### Your task
Each record below should be output verbatim, without pictures.

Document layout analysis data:
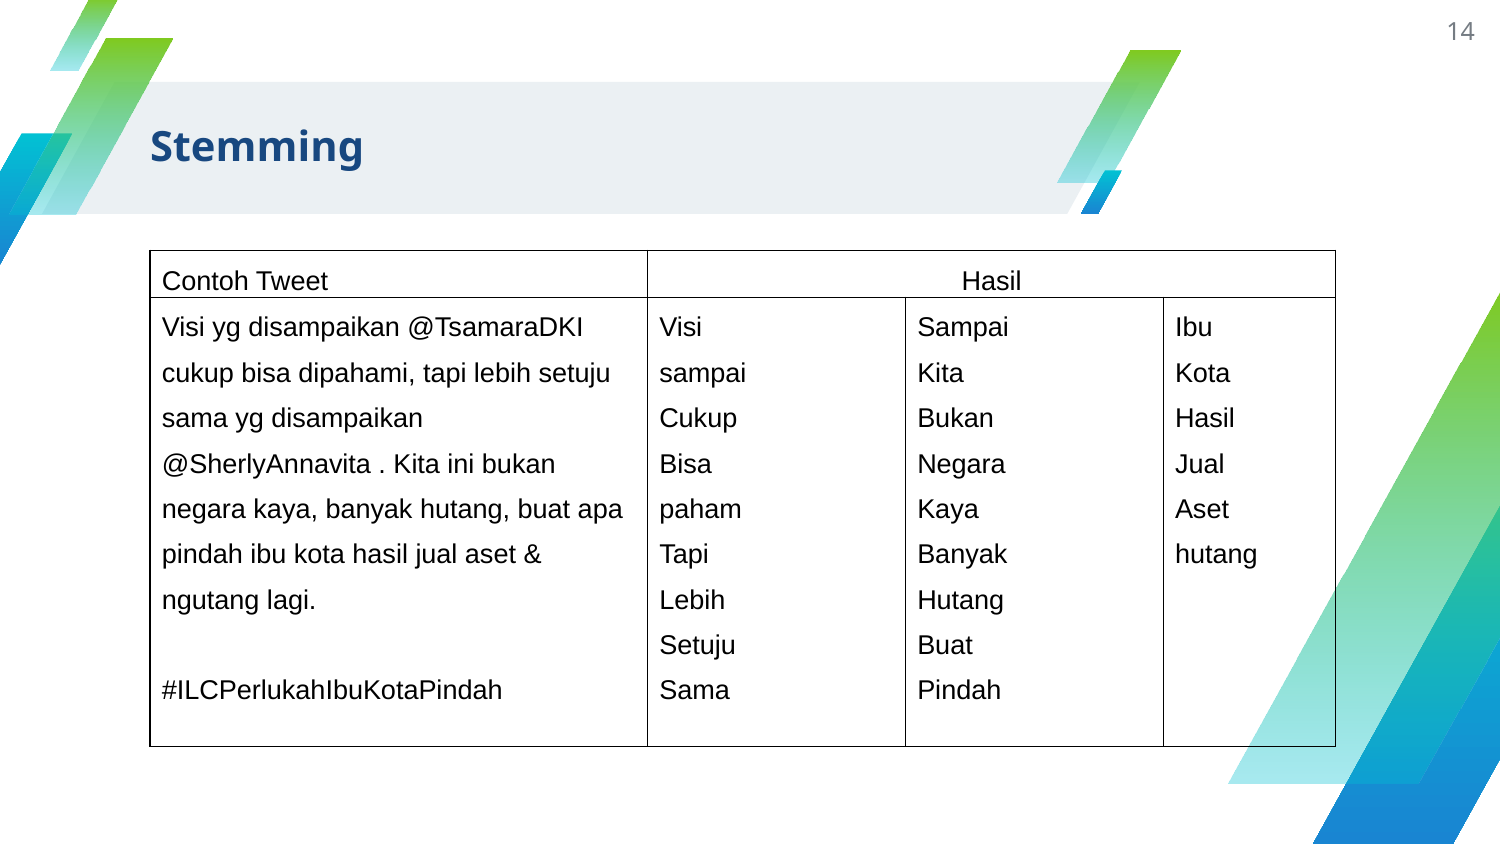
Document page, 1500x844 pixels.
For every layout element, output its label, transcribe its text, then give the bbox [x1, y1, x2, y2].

table_header Contoh Tweet [151, 251, 647, 297]
table_header Hasil [648, 251, 1335, 297]
slide_number 14 [1403, 0, 1475, 65]
title Stemming [150, 81, 1139, 215]
table_cell Visi yg disampaikan @TsamaraDKI cukup bisa dipahami, tapi lebih setuju sama yg disampaikan @SherlyAnnavita . Kita ini bukan negara kaya, banyak hutang, buat apa pindah ibu kota hasil jual aset & ngutang lagi. #ILCPerlukahIbuKotaPindah [151, 298, 647, 746]
table_cell Ibu Kota Hasil Jual Aset hutang [1164, 298, 1335, 746]
table_cell Visi sampai Cukup Bisa paham Tapi Lebih Setuju Sama [648, 298, 905, 746]
table_cell Sampai Kita Bukan Negara Kaya Banyak Hutang Buat Pindah [906, 298, 1163, 746]
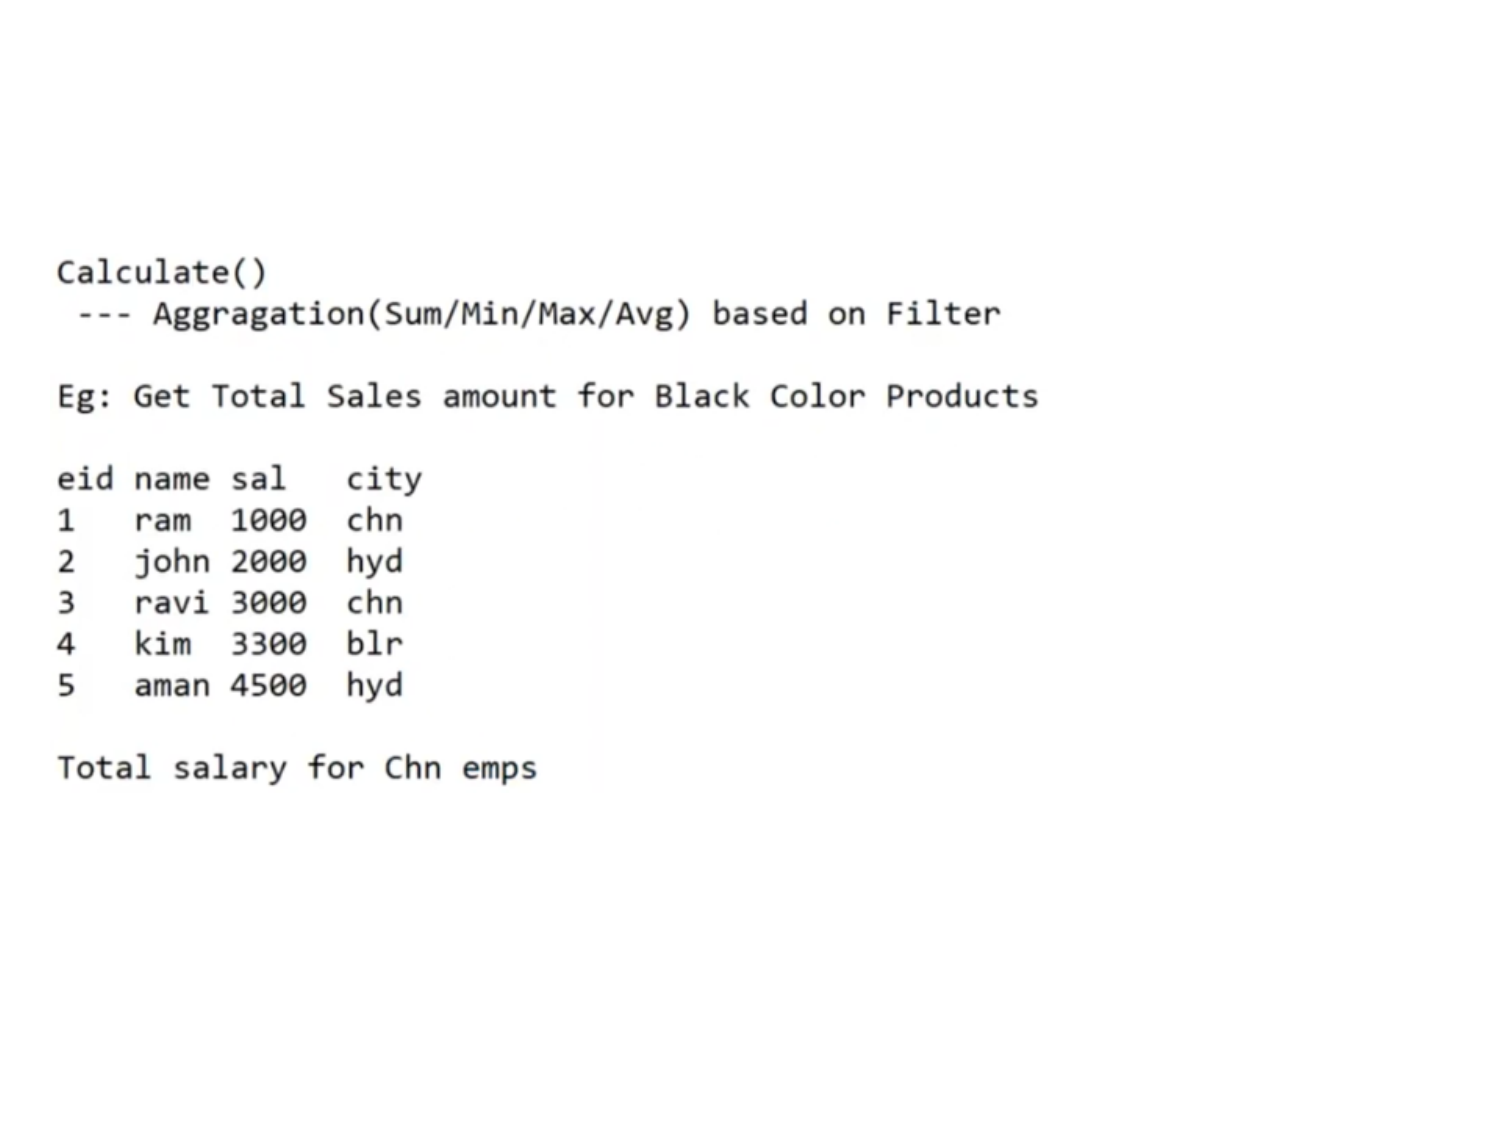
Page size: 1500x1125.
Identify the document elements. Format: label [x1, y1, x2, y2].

picture [49, 249, 1057, 793]
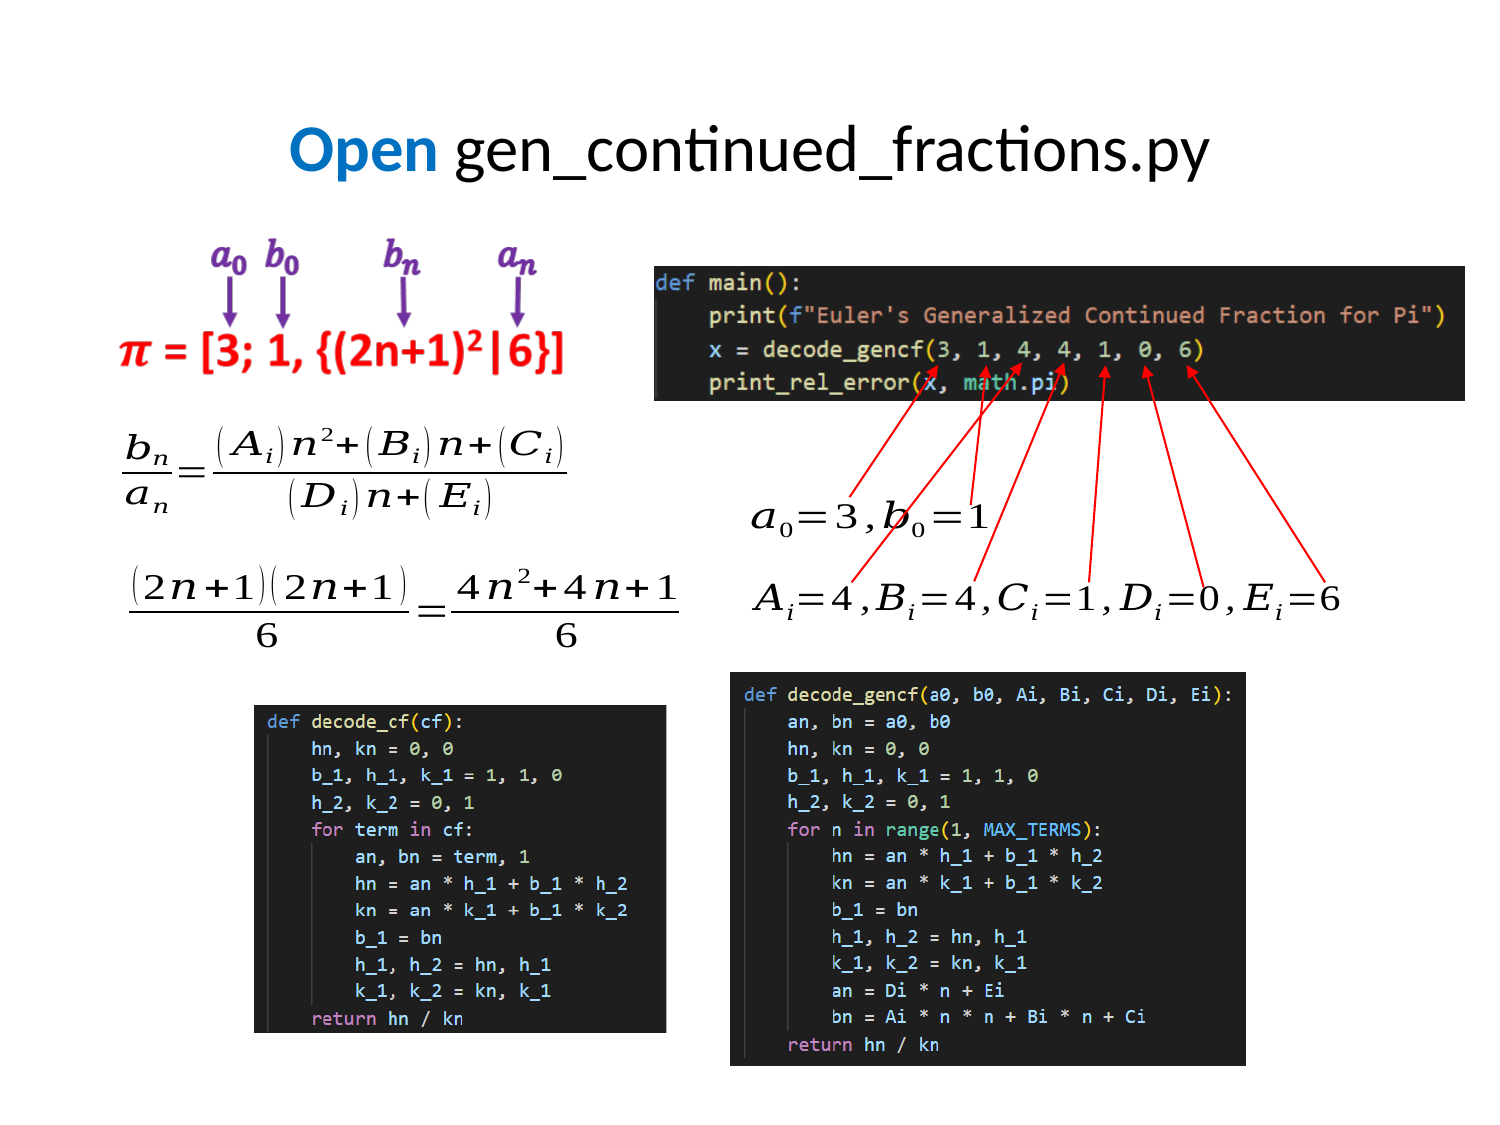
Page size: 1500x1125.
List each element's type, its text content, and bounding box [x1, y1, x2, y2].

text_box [851, 362, 1022, 583]
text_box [1088, 365, 1106, 583]
picture [254, 705, 667, 1033]
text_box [1144, 365, 1204, 588]
title Open gen_continued_fractions.py [103, 59, 1397, 241]
picture [94, 231, 595, 413]
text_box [974, 362, 1065, 582]
picture [730, 672, 1246, 1066]
picture [654, 266, 1465, 401]
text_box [1186, 365, 1326, 583]
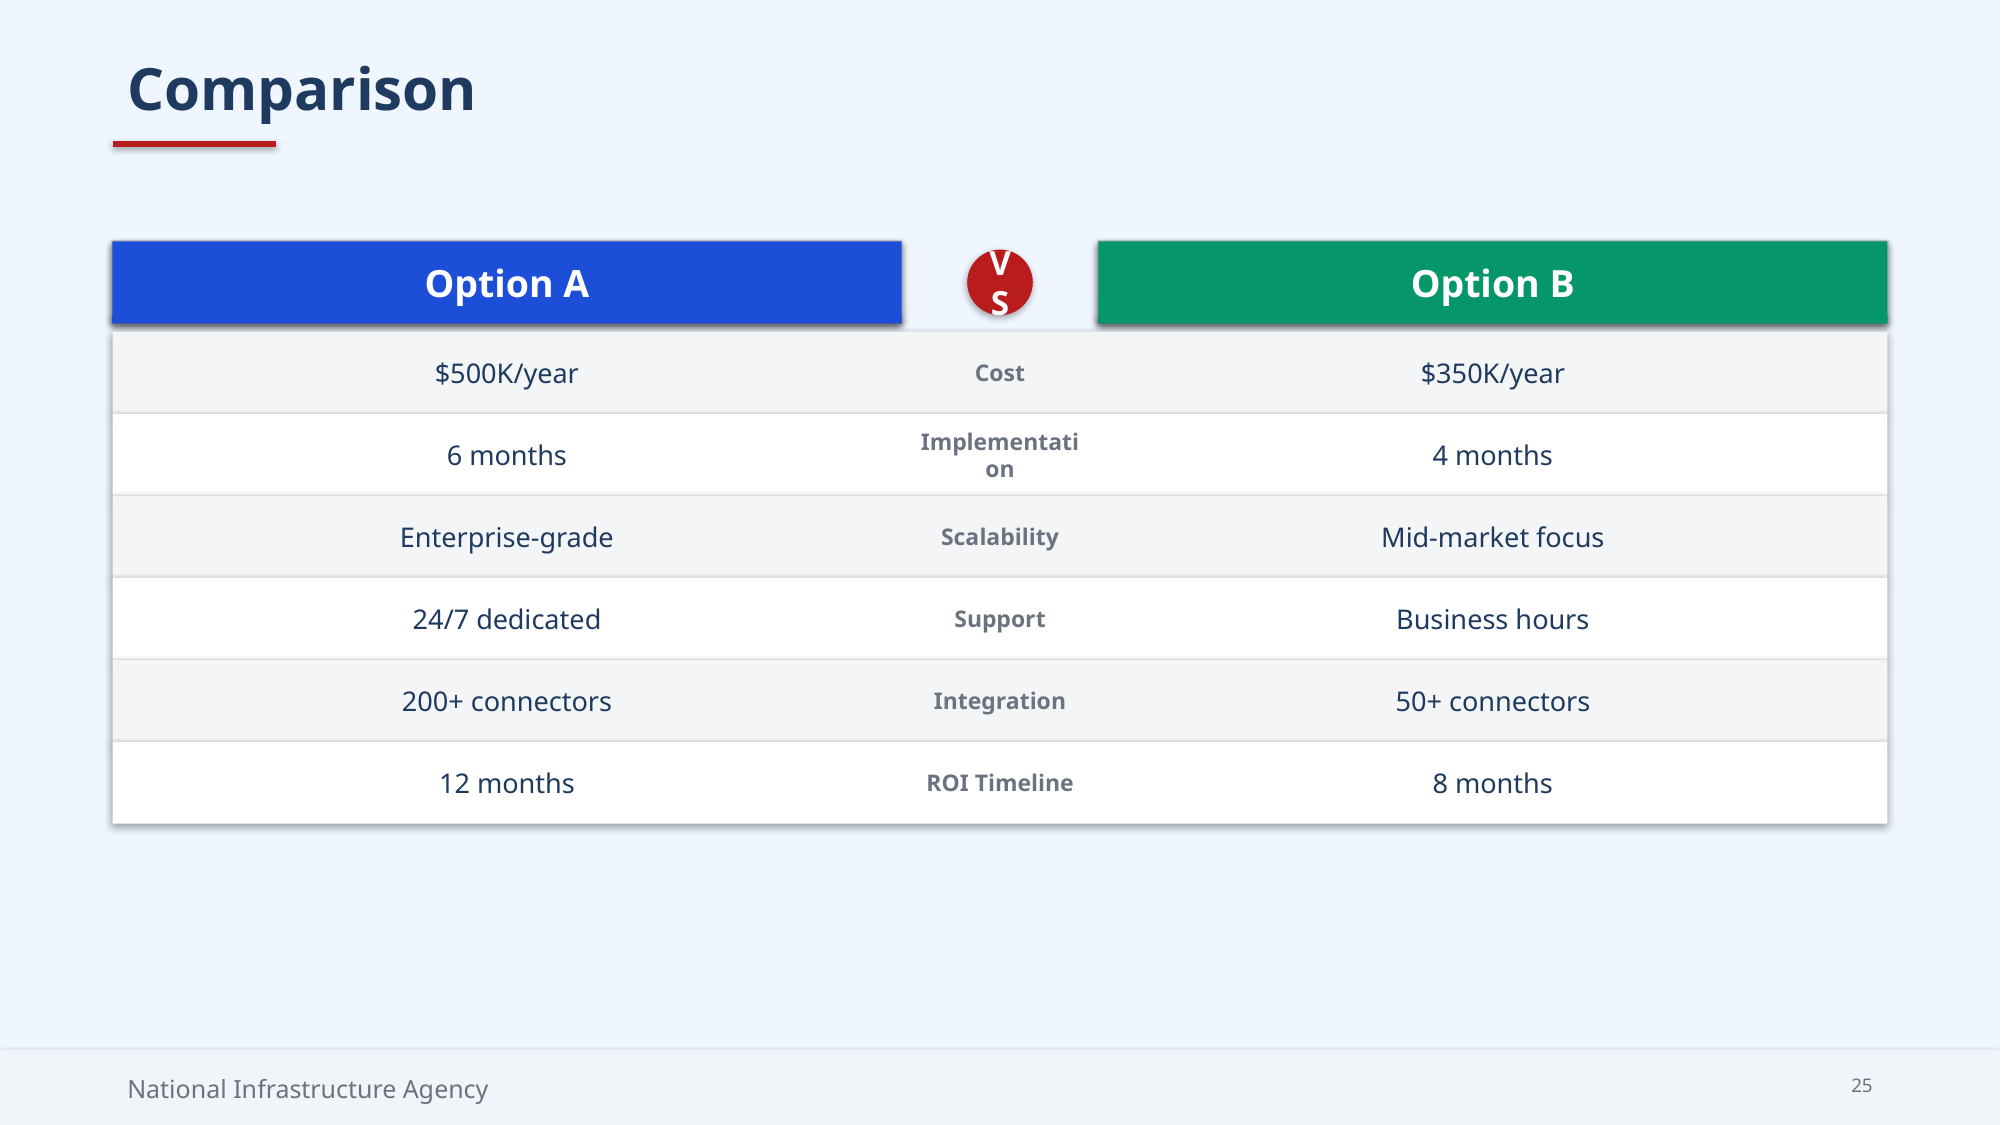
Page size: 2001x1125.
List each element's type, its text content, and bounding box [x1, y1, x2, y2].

text_box National Infrastructure Agency [112, 1066, 605, 1112]
text_box 4 months [1114, 431, 1871, 479]
text_box Cost [901, 351, 1099, 394]
text_box Enterprise-grade [128, 513, 886, 561]
text_box 12 months [128, 759, 886, 807]
text_box Comparison [112, 45, 1888, 130]
text_box [1097, 240, 1889, 325]
text_box [112, 577, 1888, 659]
text_box Implementation [901, 419, 1099, 490]
text_box [112, 659, 1888, 741]
text_box [0, 0, 2000, 1049]
text_box Option A [112, 252, 902, 313]
text_box [112, 495, 1888, 577]
text_box ROI Timeline [901, 761, 1099, 804]
text_box VS [967, 235, 1033, 330]
text_box Scalability [901, 515, 1099, 558]
text_box 24/7 dedicated [128, 595, 886, 643]
text_box 50+ connectors [1114, 677, 1871, 725]
text_box [0, 1049, 2000, 1125]
text_box [112, 413, 1888, 495]
text_box Business hours [1114, 595, 1871, 643]
text_box $500K/year [128, 349, 886, 397]
text_box $350K/year [1114, 349, 1871, 397]
text_box 8 months [1114, 759, 1871, 807]
text_box [111, 240, 903, 325]
text_box 6 months [128, 431, 886, 479]
text_box Option B [1098, 252, 1888, 313]
text_box [112, 741, 1888, 824]
text_box Mid-market focus [1114, 513, 1871, 561]
text_box 200+ connectors [128, 677, 886, 725]
text_box 25 [1821, 1066, 1888, 1104]
text_box [112, 331, 1888, 413]
text_box Integration [901, 679, 1099, 722]
text_box Support [901, 597, 1099, 640]
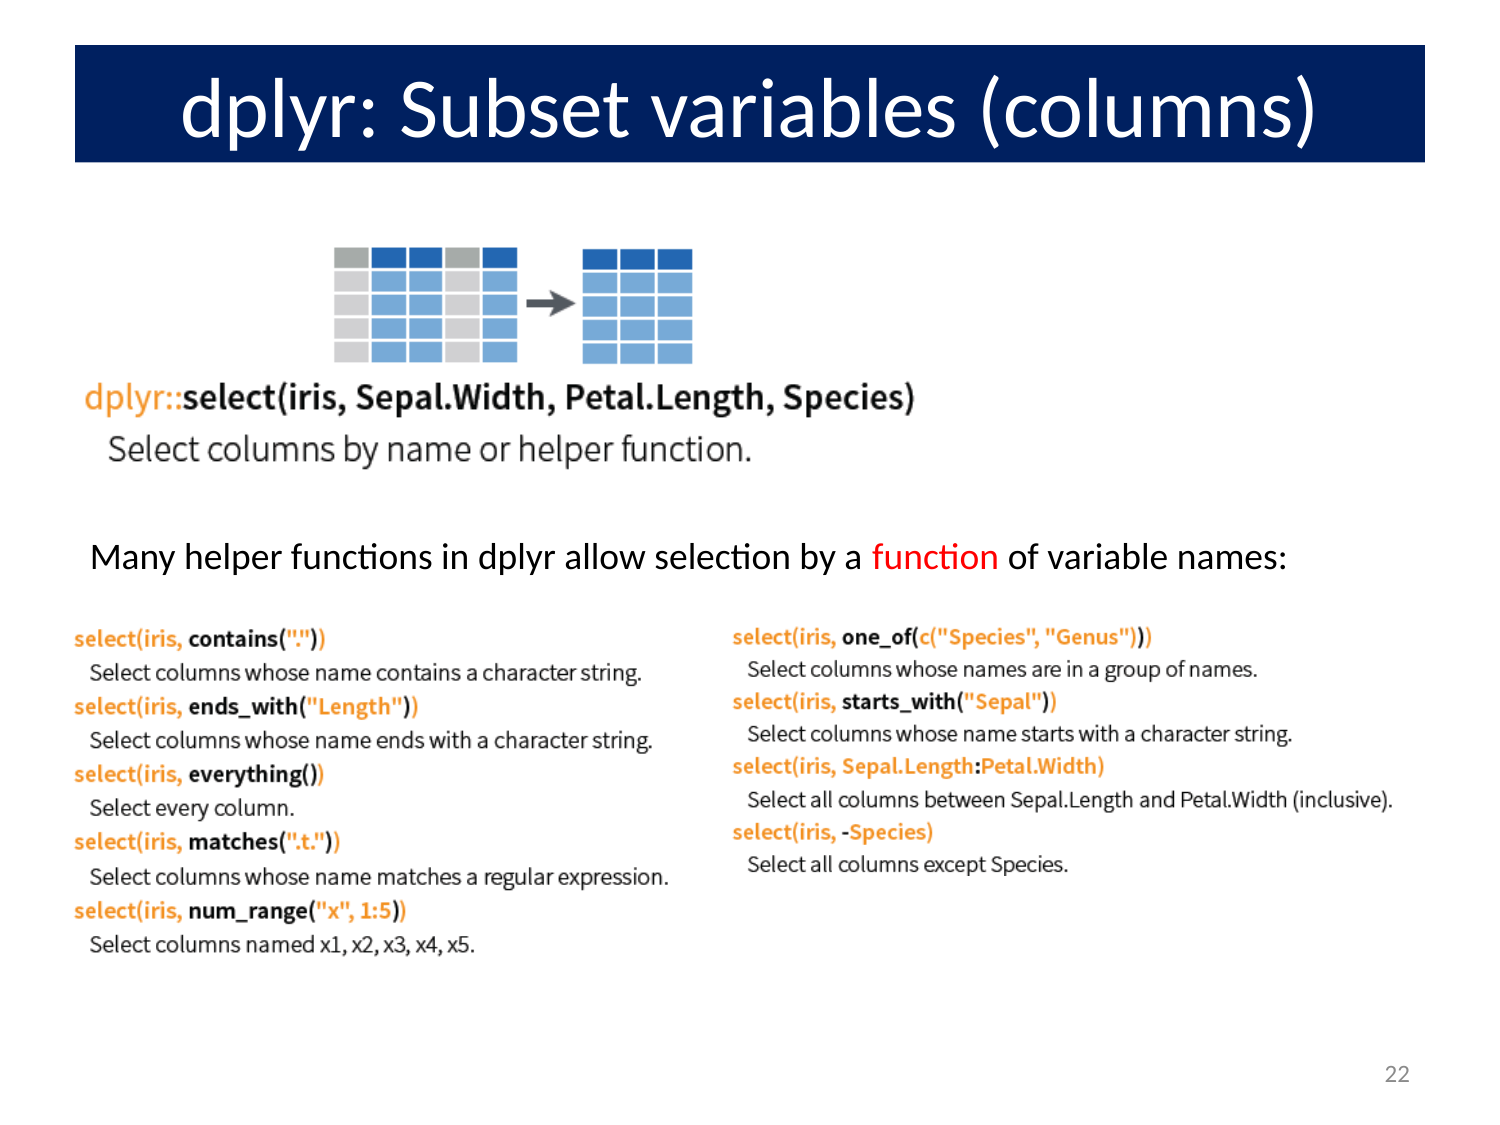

### Output below
Document page, 1500x844 pixels.
For every layout element, output its label, transcribe its text, then give the bbox [x1, y1, x2, y2].

table_header Contoh Tweet [151, 251, 647, 297]
table_header Hasil [648, 251, 1335, 297]
slide_number 14 [1403, 0, 1475, 65]
title Stemming [150, 81, 1139, 215]
table_cell Visi yg disampaikan @TsamaraDKI cukup bisa dipahami, tapi lebih setuju sama yg disampaikan @SherlyAnnavita . Kita ini bukan negara kaya, banyak hutang, buat apa pindah ibu kota hasil jual aset & ngutang lagi. #ILCPerlukahIbuKotaPindah [151, 298, 647, 746]
table_cell Ibu Kota Hasil Jual Aset hutang [1164, 298, 1335, 746]
table_cell Visi sampai Cukup Bisa paham Tapi Lebih Setuju Sama [648, 298, 905, 746]
table_cell Sampai Kita Bukan Negara Kaya Banyak Hutang Buat Pindah [906, 298, 1163, 746]
Page size: 1500x1125.
Identify the document elements. Format: label [x1, y1, x2, y2].

picture [49, 249, 1057, 793]
Page size: 1500x1125.
List each element's type, its text content, and bounding box [x1, y1, x2, y2].

text_box [851, 362, 1022, 583]
text_box [1088, 365, 1106, 583]
picture [254, 705, 667, 1033]
text_box [1144, 365, 1204, 588]
title Open gen_continued_fractions.py [103, 59, 1397, 241]
picture [94, 231, 595, 413]
text_box [974, 362, 1065, 582]
picture [730, 672, 1246, 1066]
picture [654, 266, 1465, 401]
text_box [1186, 365, 1326, 583]
Page size: 2001x1125.
List each element's type, its text content, and bounding box [x1, y1, x2, y2].

text_box National Infrastructure Agency [112, 1066, 605, 1112]
text_box 4 months [1114, 431, 1871, 479]
text_box Cost [901, 351, 1099, 394]
text_box Enterprise-grade [128, 513, 886, 561]
text_box 12 months [128, 759, 886, 807]
text_box Comparison [112, 45, 1888, 130]
text_box [1097, 240, 1889, 325]
text_box [112, 577, 1888, 659]
text_box Implementation [901, 419, 1099, 490]
text_box [112, 659, 1888, 741]
text_box [0, 0, 2000, 1049]
text_box Option A [112, 252, 902, 313]
text_box [112, 495, 1888, 577]
text_box ROI Timeline [901, 761, 1099, 804]
text_box VS [967, 235, 1033, 330]
text_box Scalability [901, 515, 1099, 558]
text_box 24/7 dedicated [128, 595, 886, 643]
text_box 50+ connectors [1114, 677, 1871, 725]
text_box [0, 1049, 2000, 1125]
text_box [112, 413, 1888, 495]
text_box Business hours [1114, 595, 1871, 643]
text_box $500K/year [128, 349, 886, 397]
text_box $350K/year [1114, 349, 1871, 397]
text_box 8 months [1114, 759, 1871, 807]
text_box [111, 240, 903, 325]
text_box 6 months [128, 431, 886, 479]
text_box Option B [1098, 252, 1888, 313]
text_box [112, 741, 1888, 824]
text_box Mid-market focus [1114, 513, 1871, 561]
text_box 200+ connectors [128, 677, 886, 725]
text_box 25 [1821, 1066, 1888, 1104]
text_box [112, 331, 1888, 413]
text_box Integration [901, 679, 1099, 722]
text_box Support [901, 597, 1099, 640]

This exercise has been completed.